## Aim
Resume the Bayesian optimization tutorial below, picking up right after its last line.

## Source excerpt
^^^^
# Introduction To Bayesian Optimization 

Hitarth Choubisa


<h2> <center> Outline  </center> </h2>

* Motivation: Why go beyond Supervised and Unsupervised Learning?

* Drawbacks of Supervised Learning algorithms

* Gaussian Process Regression (GPR)

* Bayesian Optimization (BO) using GPR

* Python for BO

<h2> <center> Bayesian Optimization  </center> </h2>

* Can ML tell us **the next best experiment?**
* Can ML tell us where we have uncertainty in our experimental space?
* Bayesian Optimization allows us to answer both questions!
* Algorithms we have covered thus far lack this ability

In [None]:

import numpy as np
import matplotlib.pyplot as plt

from matplotlib import cm
from mpl_toolkits.mplot3d import Axes3D

def plot_gp(mu, cov, X, X_train=None, Y_train=None, samples=[]):
    X = X.ravel()
    mu = mu.ravel()
    uncertainty = 1.96 * np.sqrt(np.diag(cov))
    
    plt.fill_between(X, mu + uncertainty, mu - uncertainty, alpha=0.1)
    plt.plot(X, mu, label='Mean')
    for i, sample in enumerate(samples):
        plt.plot(X, sample, lw=1, ls='--', label=f'Sample {i+1}')
    if X_train is not None:
        plt.plot(X_train, Y_train, 'rx')
    plt.legend()

def plot_gp_2D(gx, gy, mu, X_train, Y_train, title, i):
    ax = plt.gcf().add_subplot(1, 2, i, projection='3d')
    ax.plot_surface(gx, gy, mu.reshape(gx.shape), cmap=cm.coolwarm, linewidth=0, alpha=0.2, antialiased=False)
    ax.scatter(X_train[:,0], X_train[:,1], Y_train, c=Y_train, cmap=cm.coolwarm)
    ax.set_title(title)
^^^^
## Data
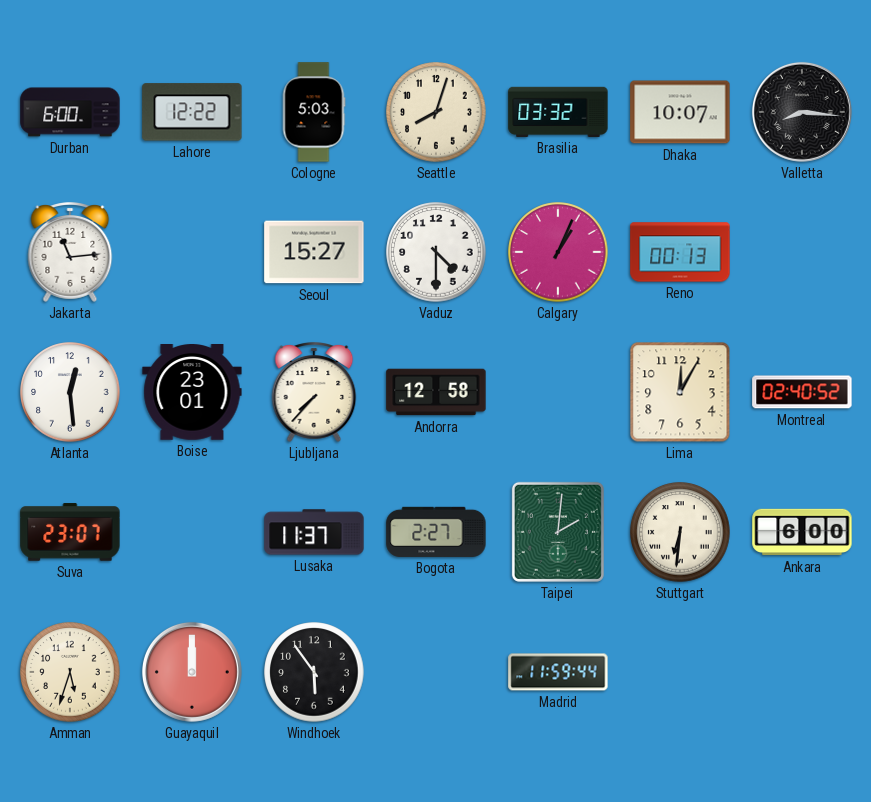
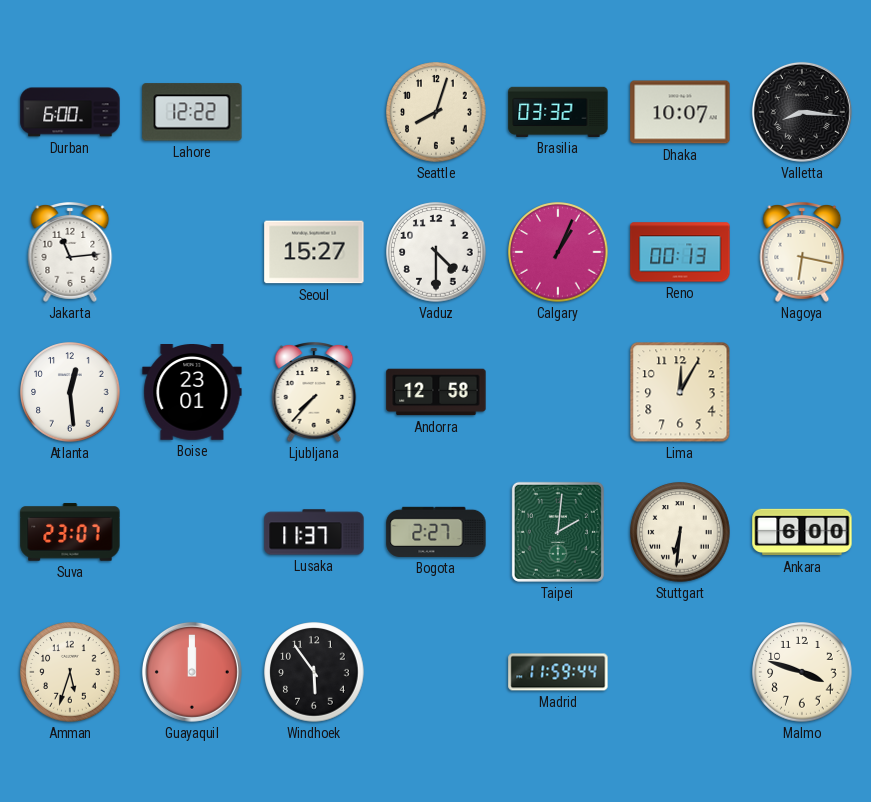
Cologne: 5:03 -> none
Nagoya: none -> 6:17
Montreal: 02:40 -> none
Malmo: none -> 3:48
^^^^
## Response to this task
<h2> <center> What does uncertainty mean?</center> </h2>

![](pics_for_a3md/missing_data.png)

<h2> <center> Supervised Learning  </center> </h2>

* Supervised Machine Learning: Given input, predict (Continuous or Discrete) output 

![](pics_for_a3md/sup_learning.png)

* Logisitic Regression, Support Vector Machines, Random Forests etc..
* Problems: These algorithms to not work well with:
    * A large input space
    * Small datasets
* The solution: Gaussian Process Regression

<h2> <center> Gaussian Process Regression  </center> </h2>

* There are two ways to approach ML: 
    * Probablistic Approach: (like Naive Bayes)
    * Non-probablistic approach: (Logistic Regression, Perceptron, SVM, etc.)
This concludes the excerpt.